Losing oneself/losing oneself in oneself is also a personal fear of mine. I’m mentally ill, and the experience of no longer being able to trust one’s own perception of reality is one of the things that scares me most. It’s not the first time I’ve written about it.
Are there other stories about doppelgängers, clones, or mirror-selves that have fascinated you, or that left open questions and possibilities that you explored in “Note to Self”?
I think it’s less about literal clones or doppelgängers for me as it is the idea of split selves, of part of you internally encountering and engaging with another part. Not necessarily actual multiple personalities but more the sense of being fractured that a lot of us have at least sometimes.

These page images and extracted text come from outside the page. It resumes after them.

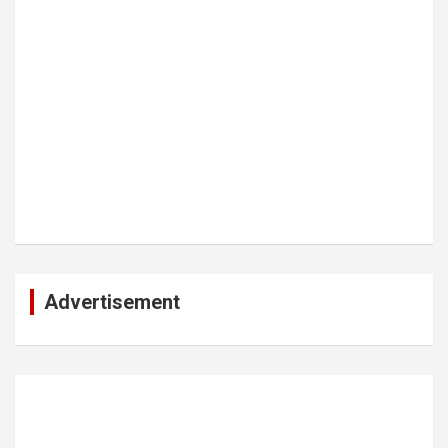
Advertisement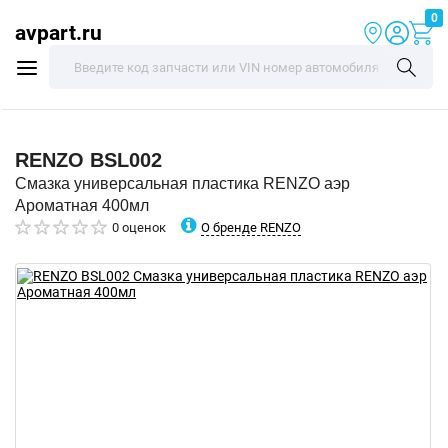
0
avpart.ru
RENZO
BSL002
Смазка универсальная пластика RENZO аэр
Ароматная 400мл
О бренде RENZO
0 оценок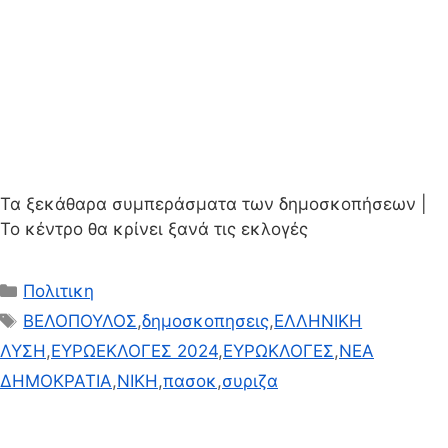
Τα ξεκάθαρα συμπεράσματα των δημοσκοπήσεων |
Το κέντρο θα κρίνει ξανά τις εκλογές
Κατηγορίες
Πολιτικη
Ετικέτες
ΒΕΛΟΠΟΥΛΟΣ
,
δημοσκοπησεις
,
ΕΛΛΗΝΙΚΗ
ΛΥΣΗ
,
ΕΥΡΩΕΚΛΟΓΕΣ 2024
,
ΕΥΡΩΚΛΟΓΕΣ
,
ΝΕΑ
ΔΗΜΟΚΡΑΤΙΑ
,
ΝΙΚΗ
,
πασοκ
,
συριζα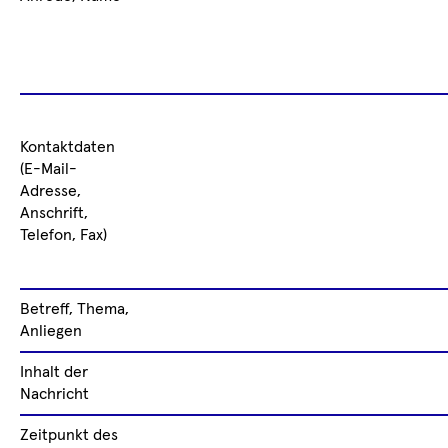
Kontaktdaten
(E-Mail-
Adresse,
Anschrift,
Telefon, Fax)
Betreff, Thema,
Anliegen
Inhalt der
Nachricht
Zeitpunkt des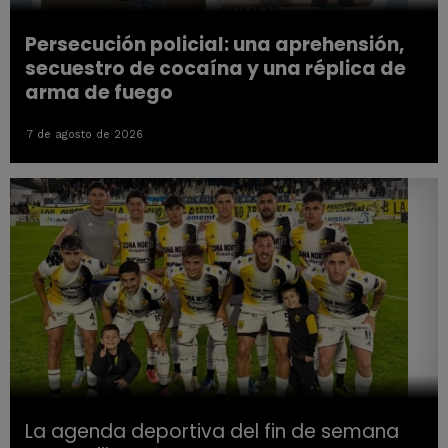
Persecución policial: una aprehensión,
secuestro de cocaína y una réplica de
arma de fuego
7 de agosto de 2026
La agenda deportiva del fin de semana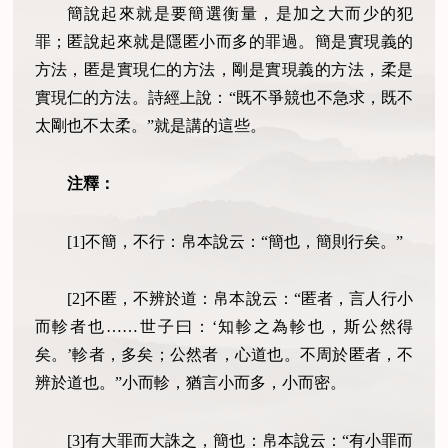
簡說起來就是要簡選衡量，是加之大而少的犯
罪；匿說起來就是隱匿小而多的罪過。簡是實現義的
方法，匿是實現仁的方法，剛是實現義的方法，柔是
實現仁的方法。詩經上說：“既不爭競也不急求，既不
太剛也不太柔。”就是講的這些。
注釋：
[1]不簡，不行：帛本說云：“簡也，簡則行矣。”
[2]不匿，不辨於道：帛本說云：“匿者，言人行小
而軫者也……世子曰：‘知軫之為軫也，斯公然得
矣。’軫者，多矣；公然者，心道也。不周於匿者，不
辨於道也。”小而軫，猶言小而多，小而密。
[3]有大罪而大誅之，簡也：帛本說云：“有小罪而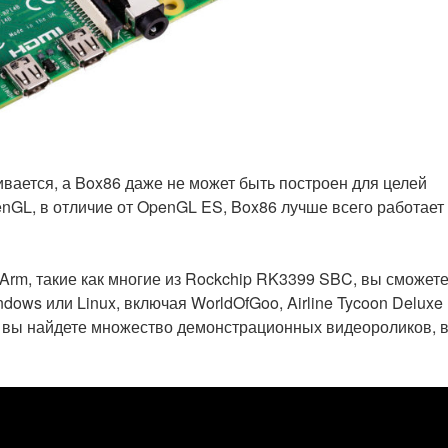
ивается, а Box86 даже не может быть построен для целей
enGL, в отличие от OpenGL ES, Box86 лучше всего работает
 Arm, такие как многие из Rockchip RK3399 SBC, вы сможет
dows или Linux, включая WorldOfGoo, Airline Tycoon Deluxe
вы найдете множество демонстрационных видеороликов, 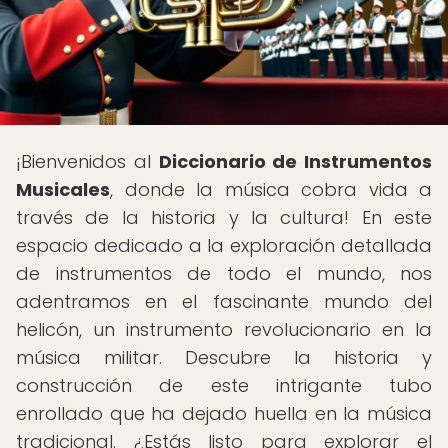
¡Bienvenidos al
Diccionario de Instrumentos
Musicales
, donde la música cobra vida a
través de la historia y la cultura! En este
espacio dedicado a la exploración detallada
de instrumentos de todo el mundo, nos
adentramos en el fascinante mundo del
helicón, un instrumento revolucionario en la
música militar. Descubre la historia y
construcción de este intrigante tubo
enrollado que ha dejado huella en la música
tradicional. ¿Estás listo para explorar el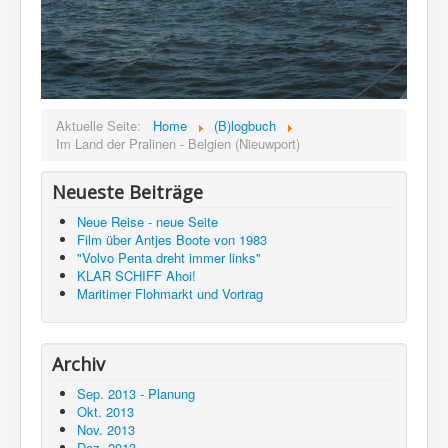
Aktuelle Seite:
Home
(B)logbuch
Im Land der Pralinen - Belgien (Nieuwport)
Neueste Beiträge
Neue Reise - neue Seite
Film über Antjes Boote von 1983
"Volvo Penta dreht immer links"
KLAR SCHIFF Ahoi!
Maritimer Flohmarkt und Vortrag
Archiv
Sep. 2013 - Planung
Okt. 2013
Nov. 2013
Dez. 2013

We’ll be a certain kind of person in one context and then perhaps a very different person in another context, and in extreme situations we may find ourselves behaving in ways we barely recognize.
So I can’t think of any specific stories I had in mind when I was writing and I’m having trouble thinking of any specific ones now, but it’s a general idea that tends to resonate whenever I encounter it to any degree.
Is there anything you’re working on currently that you can tell us about?
I wish there was! Something I could talk about, I mean. I’m actually working on a number of things at the moment, and they’re right on the edge of being something I can talk publicly about. I’ll probably be able to say something about a couple of them soon, and for a couple of others it may be a while. But there are things very much in the pipeline. Possibly by the time this is published I’ll already have announced something, given that I’m writing this in July.